Clinical studies have supported preclinical findings in rodents of high ratios of tumor tracer uptake to normal lymph node uptake, which suggested that FDG might permit detection of lymph node metastases. It was noted that when FDG was injected subcutaneously, there was intense
tracer uptake in the lymph nodes proximal to the injection site (49). In a preliminary study, Wahl et al. were able to correctly characterize 8 of 9 axillae with FDG-PET in the preoperative setting using tracer injection in the arm opposite to the side of the tumor (50). No false-positive findings occurred, but there was one false-negative result.

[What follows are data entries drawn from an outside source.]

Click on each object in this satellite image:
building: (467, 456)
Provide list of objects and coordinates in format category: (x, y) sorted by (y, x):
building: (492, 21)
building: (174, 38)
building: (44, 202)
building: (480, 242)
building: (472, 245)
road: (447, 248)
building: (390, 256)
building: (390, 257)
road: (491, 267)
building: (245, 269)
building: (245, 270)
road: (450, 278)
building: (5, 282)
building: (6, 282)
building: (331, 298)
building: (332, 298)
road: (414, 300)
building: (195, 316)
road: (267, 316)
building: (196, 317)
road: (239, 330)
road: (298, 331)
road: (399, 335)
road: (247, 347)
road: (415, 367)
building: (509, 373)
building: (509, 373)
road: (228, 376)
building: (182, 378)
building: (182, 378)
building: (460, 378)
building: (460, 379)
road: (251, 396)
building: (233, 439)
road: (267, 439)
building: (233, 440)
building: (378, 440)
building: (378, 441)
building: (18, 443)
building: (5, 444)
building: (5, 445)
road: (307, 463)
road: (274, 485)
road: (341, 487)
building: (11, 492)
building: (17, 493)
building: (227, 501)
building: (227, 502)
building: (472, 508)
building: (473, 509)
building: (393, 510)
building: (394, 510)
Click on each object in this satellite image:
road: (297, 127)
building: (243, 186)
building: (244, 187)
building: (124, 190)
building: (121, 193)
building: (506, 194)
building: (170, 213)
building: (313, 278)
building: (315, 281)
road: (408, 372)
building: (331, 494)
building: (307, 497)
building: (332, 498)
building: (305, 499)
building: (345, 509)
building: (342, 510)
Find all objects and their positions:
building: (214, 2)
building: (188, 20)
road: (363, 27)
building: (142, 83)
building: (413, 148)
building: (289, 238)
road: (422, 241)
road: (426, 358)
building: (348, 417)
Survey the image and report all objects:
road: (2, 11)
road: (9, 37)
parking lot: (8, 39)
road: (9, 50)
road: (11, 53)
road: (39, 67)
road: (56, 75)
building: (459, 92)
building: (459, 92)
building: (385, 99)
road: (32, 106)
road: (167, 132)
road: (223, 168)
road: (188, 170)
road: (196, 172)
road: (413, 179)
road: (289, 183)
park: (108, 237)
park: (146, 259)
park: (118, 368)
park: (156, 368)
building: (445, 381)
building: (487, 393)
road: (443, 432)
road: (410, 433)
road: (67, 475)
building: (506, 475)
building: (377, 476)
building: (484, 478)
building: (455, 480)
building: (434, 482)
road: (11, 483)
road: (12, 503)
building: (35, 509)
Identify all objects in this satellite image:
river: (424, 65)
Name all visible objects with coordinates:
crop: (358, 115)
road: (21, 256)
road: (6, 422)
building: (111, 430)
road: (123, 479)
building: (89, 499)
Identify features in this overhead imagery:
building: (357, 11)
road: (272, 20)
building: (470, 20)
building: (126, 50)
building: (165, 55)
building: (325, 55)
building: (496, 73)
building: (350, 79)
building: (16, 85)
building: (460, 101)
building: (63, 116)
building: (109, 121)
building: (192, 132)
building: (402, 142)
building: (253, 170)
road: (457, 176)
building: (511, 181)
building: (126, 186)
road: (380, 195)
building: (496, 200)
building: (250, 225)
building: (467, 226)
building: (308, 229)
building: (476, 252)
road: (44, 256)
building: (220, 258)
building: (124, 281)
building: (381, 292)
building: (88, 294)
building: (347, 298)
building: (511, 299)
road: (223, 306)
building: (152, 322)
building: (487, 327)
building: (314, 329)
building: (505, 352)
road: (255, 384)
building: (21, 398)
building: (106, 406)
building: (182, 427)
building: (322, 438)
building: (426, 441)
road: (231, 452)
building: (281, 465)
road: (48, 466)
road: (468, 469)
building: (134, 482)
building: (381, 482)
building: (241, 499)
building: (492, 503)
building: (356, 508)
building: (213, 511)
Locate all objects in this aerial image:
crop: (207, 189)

Several other reports of imaging axillary nodal metastases from breast cancer with PET have now appeared. In a report by Tse, using the whole-body PET technique, 11 of 14 axillae were accurately characterized as to the presence or absence of metastases (51). In 5 cases, there was uptake of FDG in the axillary nodal region, and in each instance there was tumor involvement of the axilla. In a prospective study of 20 patients with newly diagnosed breast cancer who underwent axillary lymph node dissections following PET scans, 9 of 10 patients with nodal metastases were correctly diagnosed, while 10 of 10 disease-free axillae did not show increased uptake (52).

Figure 45.1 shows a whole-body FDG-PET scan in a patient with a primary left breast cancer and palpable axillary lymph nodes. The PET scan confirms FDG uptake in the primary tumor and axillary metastases and also demonstrates high axillary and supraclavicular lymph node metastases, which were not clinically apparent. Figure 45.2 demonstrates the potential usefulness of fused PET-CT images for anatomic localization of focal uptake in the axillary or chest wall region.